Rust-lang CI issues

This document shortly documents various problems that plague the CI of rust-lang/rust. I don't propose any solutions, just enumerate what I consider to be problematic aspects of our CI.

Amount of (wasted) work

  • We rebuild the universe from scratch, even if we change a single comment in code that does not change functionality. More generally, we do not have almost any caching in CI, apart from caching the root Docker images on Linux and using sccache for LLVM builds.
  • We also recompile dependencies many times. We build a bunch of tools and crates in the dist builders, and AFAIK they do not share their target directories, therefore they compile the same dependencies many times. I checked a random dist build and it built the same version of syn around 6 times.
  • For every rollup, we unroll each PR out of that rollup and run a separate Linux try build for it. This is done unconditionally even if the PR is not marked as a regression in any way, and in fact we never run any benchmarks on most of these unrolled PRs. However, this can also help bisects, not just perf.
  • We build all dist artifacts on each merge. Most of these artifacts won't ever be used by anyone, outside of those that are tagged as nightly/beta/stable. That being said, it does make development and maintenance of rustc simpler, and allows quick bisection. So it is probably worth it. But do we really need to build rust-analyzer for every PR?
  • Our CI success rate of auto builds is barely above 50%. That means that we waste essentially half of our spent CI time.
  • Our builds are embarrassingly parallel, which means that they do a lot of duplicated work. The most prominent example is doing the initial stage1 build on all runners.
  • We are very benevolent in adding new CI jobs and additional work to do in our CI. While this is good for Rust users, it does increase our CI costs. We also build CI artifacts for all kinds of targets (like the S390x IBM mainframe target).
  • The Rust compiler is notoriously not stellarly fast, especially for clean builds.

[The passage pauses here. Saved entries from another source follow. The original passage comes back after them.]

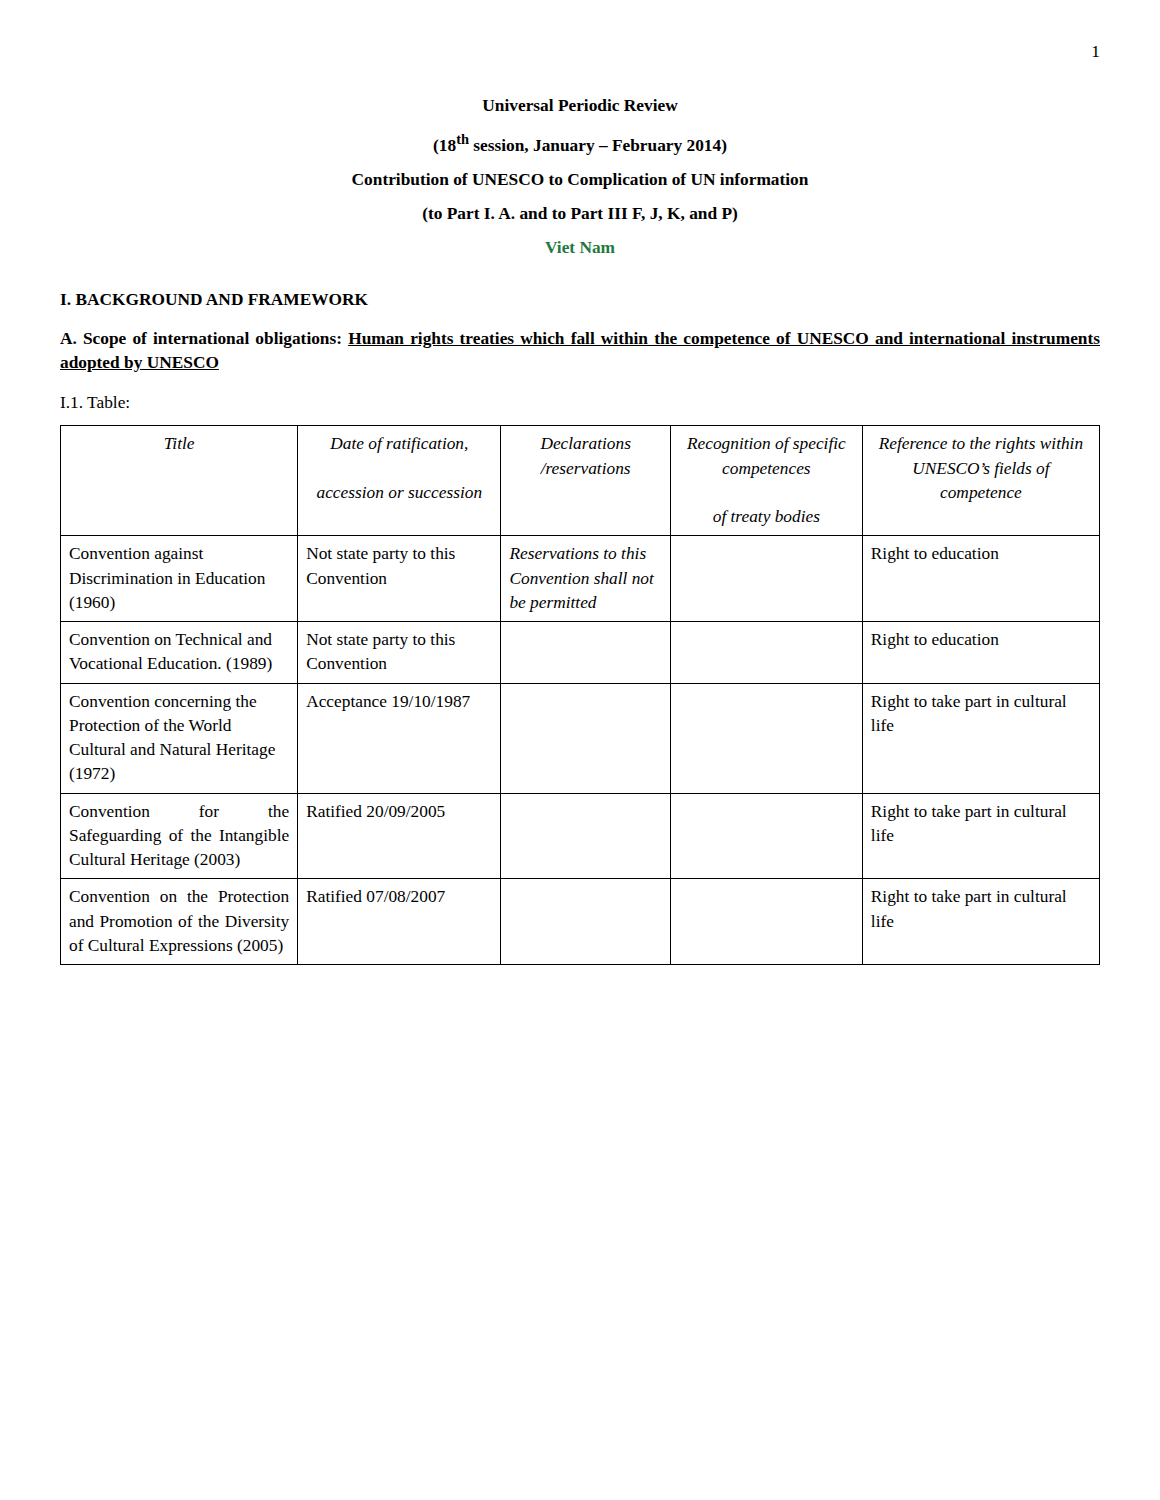1
Universal Periodic Review
(18th session, January – February 2014)
Contribution of UNESCO to Complication of UN information
(to Part I. A. and to Part III F, J, K, and P)
Viet Nam
I. BACKGROUND AND FRAMEWORK
A. Scope of international obligations: Human rights treaties which fall within the competence of UNESCO and international instruments adopted by UNESCO
I.1. Table:
| Title | Date of ratification, accession or succession | Declarations /reservations | Recognition of specific competences of treaty bodies | Reference to the rights within UNESCO’s fields of competence |
| --- | --- | --- | --- | --- |
| Convention against Discrimination in Education (1960) | Not state party to this Convention | Reservations to this Convention shall not be permitted | | Right to education |
| Convention on Technical and Vocational Education. (1989) | Not state party to this Convention | | | Right to education |
| Convention concerning the Protection of the World Cultural and Natural Heritage (1972) | Acceptance 19/10/1987 | | | Right to take part in cultural life |
| Convention for the Safeguarding of the Intangible Cultural Heritage (2003) | Ratified 20/09/2005 | | | Right to take part in cultural life |
| Convention on the Protection and Promotion of the Diversity of Cultural Expressions (2005) | Ratified 07/08/2007 | | | Right to take part in cultural life |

Its speed fundamentally also affects the speed of our CI. The CI could benefit from better optimizing the compiler, or at least configuring it to be faster (e.g. by using the LLD linker across the board).

Maintainability

  • It is very difficult to figure out "what does our CI run". The definition of CI jobs is spread across literally hundreds of files: jobs.yml, ci.yml, calculate-job-matrix.py, one Makefile, tens of bash scripts, tens of Dockerfiles and also essentially the whole of bootstrap.
  • It is not easy to perfectly reproduce CI jobs locally. While for Linux jobs it works ok-ish, you still cannot currently easily execute the same thing as on CI, mostly because of missing/different environment variables.
  • Docker files are not deduplicated. We have tens of Dockerfiles for Linux jobs, that have almost arbitrary versions of their base image, and install arbitrary version of dependencies, without any shared common base. This makes it challenging to regularly update these images, and to maintain them.

Observability

  • We don't really know what tests do we even run on CI. Are any important tests skipped? Do we run all tests on all Tier 1 targets? Hard to say. We do in fact store this information (metrics.json), but don't have any tooling to visualize it in an aggregated way or do send alerts if something regresses (see below).
  • We don't know what exact amount of resources do we spend. This recently got better with DataDog integration, but it's still quite basic, as we don't yet have information about what parts of the CI job do we spend the most time on.
  • We do not have any CI alerts. It happened a few times that the time/consumed resources of some of our CI jobs regressed heavily, without anyone noticing for a few days/weeks (it's possible that such regressions also happened with the actual tests that we run, maybe we started skipping something important!).